What to do>
The listing below must be repeated word for word, without its pictures.

○ ○ ○ ○ ○ ○ ○

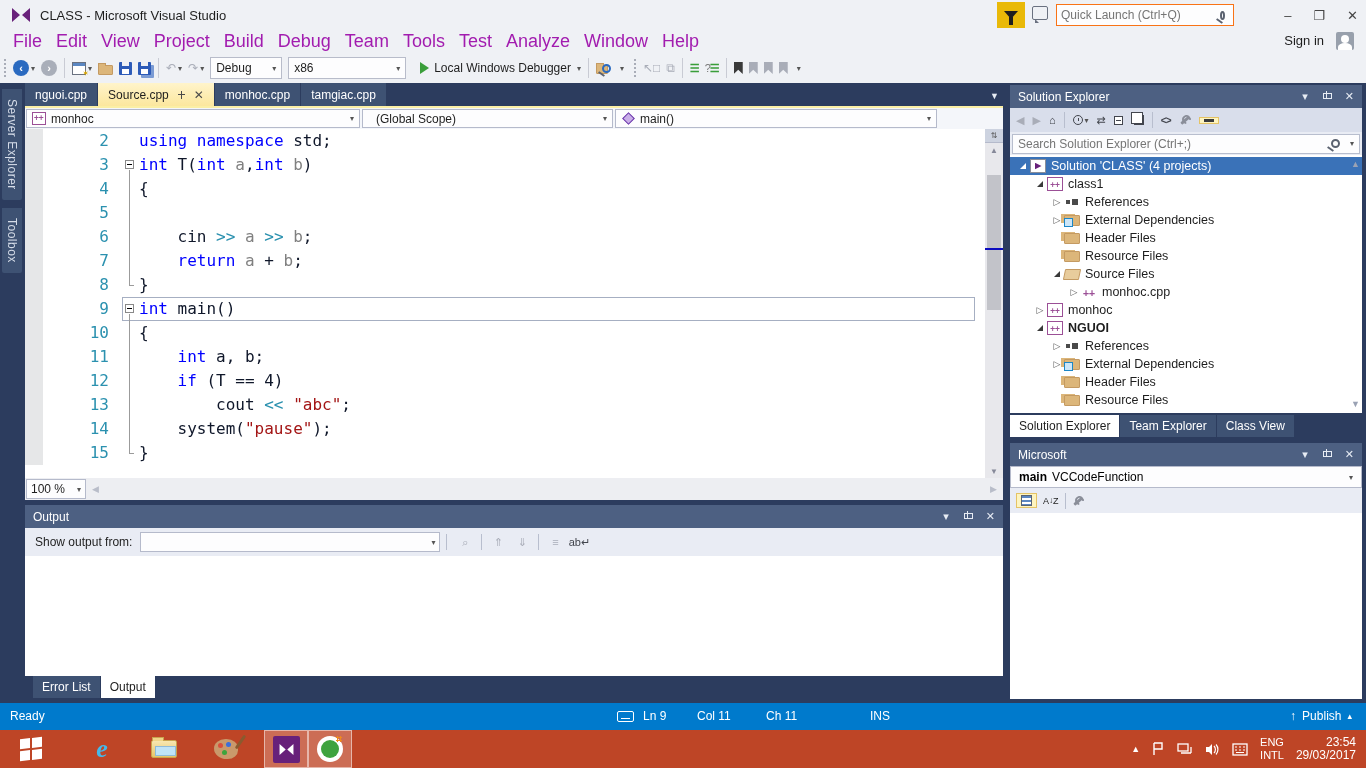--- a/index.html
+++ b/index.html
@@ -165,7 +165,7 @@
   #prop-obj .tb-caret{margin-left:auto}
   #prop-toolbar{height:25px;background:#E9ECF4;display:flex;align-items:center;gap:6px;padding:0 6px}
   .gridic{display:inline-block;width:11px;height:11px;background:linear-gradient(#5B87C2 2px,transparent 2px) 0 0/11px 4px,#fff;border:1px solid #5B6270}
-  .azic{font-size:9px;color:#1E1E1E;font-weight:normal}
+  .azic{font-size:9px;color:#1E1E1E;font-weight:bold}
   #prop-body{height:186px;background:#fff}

○ ○ ○ ○ ○ ○ ○

Solution for this problem>
--- a/index.html
+++ b/index.html
@@ -165,7 +165,7 @@
   #prop-obj .tb-caret{margin-left:auto}
   #prop-toolbar{height:25px;background:#E9ECF4;display:flex;align-items:center;gap:6px;padding:0 6px}
   .gridic{display:inline-block;width:11px;height:11px;background:linear-gradient(#5B87C2 2px,transparent 2px) 0 0/11px 4px,#fff;border:1px solid #5B6270}
-  .azic{font-size:9px;color:#1E1E1E;font-weight:normal}
+  .azic{font-size:9px;color:#1E1E1E;font-weight:bold}
   #prop-body{height:186px;background:#fff}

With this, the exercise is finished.